Characterization of 5-HT3 Receptor Mutations Identified in Schizophrenic Patients

Andrew J Thompson 1, Nora L Sullivan 2, Sarah C R Lummis 1,*
PMCID: PMC2649375  EMSID: UKMS3511  PMID: 17401153

Abstract

The 5-HT3 receptor is a member of the Cys-loop family of ligand-gated ion channels, proteins that have been implicated in the pathology of several neurological disorders. In this study, we examine two mutations (R344H and P391R) that have been previously identified in individuals diagnosed with schizophrenia. These mutations are located in the M3–M4 loop of the 5-HT3 receptor and their occurrence presents the possibility that they contribute toward the etiology of this disorder.
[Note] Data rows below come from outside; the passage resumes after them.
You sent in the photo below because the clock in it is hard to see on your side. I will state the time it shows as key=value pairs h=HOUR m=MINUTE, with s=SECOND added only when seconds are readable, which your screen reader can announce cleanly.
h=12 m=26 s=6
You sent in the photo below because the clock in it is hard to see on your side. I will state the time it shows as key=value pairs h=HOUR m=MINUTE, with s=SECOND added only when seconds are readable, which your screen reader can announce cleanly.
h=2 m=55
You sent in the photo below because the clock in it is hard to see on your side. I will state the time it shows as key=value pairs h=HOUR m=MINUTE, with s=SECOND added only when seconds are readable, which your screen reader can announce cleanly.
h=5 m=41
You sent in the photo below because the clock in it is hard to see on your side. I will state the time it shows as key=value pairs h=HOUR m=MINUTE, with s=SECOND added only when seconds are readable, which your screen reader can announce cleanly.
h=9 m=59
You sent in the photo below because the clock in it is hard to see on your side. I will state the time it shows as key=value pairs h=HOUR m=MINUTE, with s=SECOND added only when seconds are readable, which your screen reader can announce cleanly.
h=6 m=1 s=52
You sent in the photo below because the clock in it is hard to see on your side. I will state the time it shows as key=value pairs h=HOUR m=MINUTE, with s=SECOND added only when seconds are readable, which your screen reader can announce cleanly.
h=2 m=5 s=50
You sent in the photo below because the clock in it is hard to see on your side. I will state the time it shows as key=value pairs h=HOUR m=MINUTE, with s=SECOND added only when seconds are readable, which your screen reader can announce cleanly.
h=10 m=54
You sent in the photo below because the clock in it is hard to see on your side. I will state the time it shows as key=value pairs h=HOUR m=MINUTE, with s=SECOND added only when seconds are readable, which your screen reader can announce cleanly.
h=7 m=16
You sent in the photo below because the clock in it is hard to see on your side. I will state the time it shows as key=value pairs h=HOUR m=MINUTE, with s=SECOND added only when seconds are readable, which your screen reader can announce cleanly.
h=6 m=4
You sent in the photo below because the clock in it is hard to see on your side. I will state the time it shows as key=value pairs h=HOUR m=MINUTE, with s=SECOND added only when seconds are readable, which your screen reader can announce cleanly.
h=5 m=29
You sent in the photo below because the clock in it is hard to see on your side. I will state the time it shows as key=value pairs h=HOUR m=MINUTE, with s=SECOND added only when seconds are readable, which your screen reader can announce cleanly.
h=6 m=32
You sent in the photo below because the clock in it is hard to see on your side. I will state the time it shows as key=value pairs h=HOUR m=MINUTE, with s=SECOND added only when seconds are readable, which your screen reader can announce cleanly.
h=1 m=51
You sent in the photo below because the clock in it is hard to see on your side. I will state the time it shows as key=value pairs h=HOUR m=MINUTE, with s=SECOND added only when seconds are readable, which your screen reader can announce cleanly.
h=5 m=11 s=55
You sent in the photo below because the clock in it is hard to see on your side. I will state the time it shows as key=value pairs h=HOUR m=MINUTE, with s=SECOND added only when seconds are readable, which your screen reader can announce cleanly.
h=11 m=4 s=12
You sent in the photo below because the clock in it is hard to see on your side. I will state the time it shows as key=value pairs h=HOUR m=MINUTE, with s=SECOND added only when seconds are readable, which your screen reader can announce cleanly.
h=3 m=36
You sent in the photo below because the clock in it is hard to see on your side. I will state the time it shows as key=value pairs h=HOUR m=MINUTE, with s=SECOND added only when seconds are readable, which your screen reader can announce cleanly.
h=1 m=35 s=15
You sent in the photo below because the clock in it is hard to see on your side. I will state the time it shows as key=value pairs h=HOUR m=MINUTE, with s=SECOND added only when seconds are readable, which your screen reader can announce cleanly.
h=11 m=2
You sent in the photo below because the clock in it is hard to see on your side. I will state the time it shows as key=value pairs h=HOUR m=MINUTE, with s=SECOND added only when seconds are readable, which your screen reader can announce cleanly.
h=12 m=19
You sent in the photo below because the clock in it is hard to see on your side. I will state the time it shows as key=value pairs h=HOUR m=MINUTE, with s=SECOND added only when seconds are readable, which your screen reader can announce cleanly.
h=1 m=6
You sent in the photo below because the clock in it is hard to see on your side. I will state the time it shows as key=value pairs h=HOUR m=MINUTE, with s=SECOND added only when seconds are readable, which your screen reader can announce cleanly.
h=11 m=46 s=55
Radioligand binding with the 5-HT receptor antagonist, [3H]granisetron, revealed no significant difference in receptor affinity or density between mutant and wild-type receptors when expressed in HEK293 cells. However, comparison of EC50 values using whole-cell patch clamp for wild-type (1.68 μM ± 0.01, n = 38), R344H (1.70 μM ± 0.02, n = 18), and P391R (2.73 μM ± 0.01, n = 8) receptors revealed a significant increase in the EC50 of the P391R mutant. Analysis of Hill co-efficients, and activation and desensitization rate constants showed no significant difference between wild-type and mutant receptors. These data suggest that the P391R, but not the R344H, mutation may play a role in the pathology of schizophrenia.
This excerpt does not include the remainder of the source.